Updated by Radhika Chippada almost 10 years ago
- normalized = normalized.gsub(/\d+:\d+:(#{Regexp.quote manifest_file})/) {|s| uniq_file}
This is resulting in removing the \d+:\d+: portion. Instead I split the string on file name index and applied gsub on the last part, which is the file name being replaced.
- part_match = /\d+:\d+:(\S+)/.match(part)
Done
- and the previous comment for gsub applies here as well: (adjusted_parts << (part.gsub(part_match1) {|s| uniq_file}))
This is not required since I am doing gsub on the filename part alone and hence there are no other such occurrences
- You should normalize mt before processing it to ensure that there are no filenames with '/' in them.
Done
- Also needed to update one collection fixture to have correct format (it was missing the locator)
Updated by Peter Amstutz almost 10 years ago
Radhika Chippada wrote:
- normalized = normalized.gsub(/\d+:\d+:(#{Regexp.quote manifest_file})/) {|s| uniq_file}
This is resulting in removing the \d+:\d+: portion.
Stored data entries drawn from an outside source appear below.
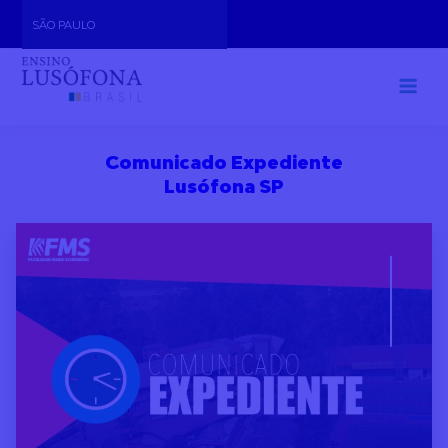
Skip
SÃO PAULO
to
content
Comunicado Expediente
Lusófona SP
Instead I split the string on file name index and applied gsub on the last part, which is the file name being replaced.
You're right, I was wrong about it just matching the subexpression, here's the right way to do it:
normalized.gsub(/(\d+:\d+:)(#{Regexp.quote manifest_file})/) {|s| "#{$1}#{uniq_file}" }
This the first subexpression goes into the variable $1
and uses that to build a new string using the new filename.
- part_match = /\d+:\d+:(\S+)/.match(part)
Done
I still see
part_match = /\d*:\d*:(\S+)/.match(part)
\d*
is wrong since that will match zero-length strings.
- and the previous comment for gsub applies here as well: (adjusted_parts << (part.gsub(part_match1) {|s| uniq_file}))
This is not required since I am doing gsub on the filename part alone and hence there are no other such occurrences
I think you want do something like:
part_match = /(\d+:\d+:)(\S+)/.match(part) if part_match uniq_file = derive_unique_filename(part_match[2], manifest_files) adjusted_parts << "#{part_match[1]}#{uniq_file}" else adjusted_parts << part end
Updated by Radhika Chippada almost 10 years ago
Peter, thanks for the regexp lesson. Addressed all three items. Thanks.
Updated by Radhika Chippada almost 10 years ago
- Status changed from In Progress to Resolved
- % Done changed from 0 to 100
Applied in changeset arvados|commit:00c9cd4ecab3683d95118ab9d68310ac5069e9f6.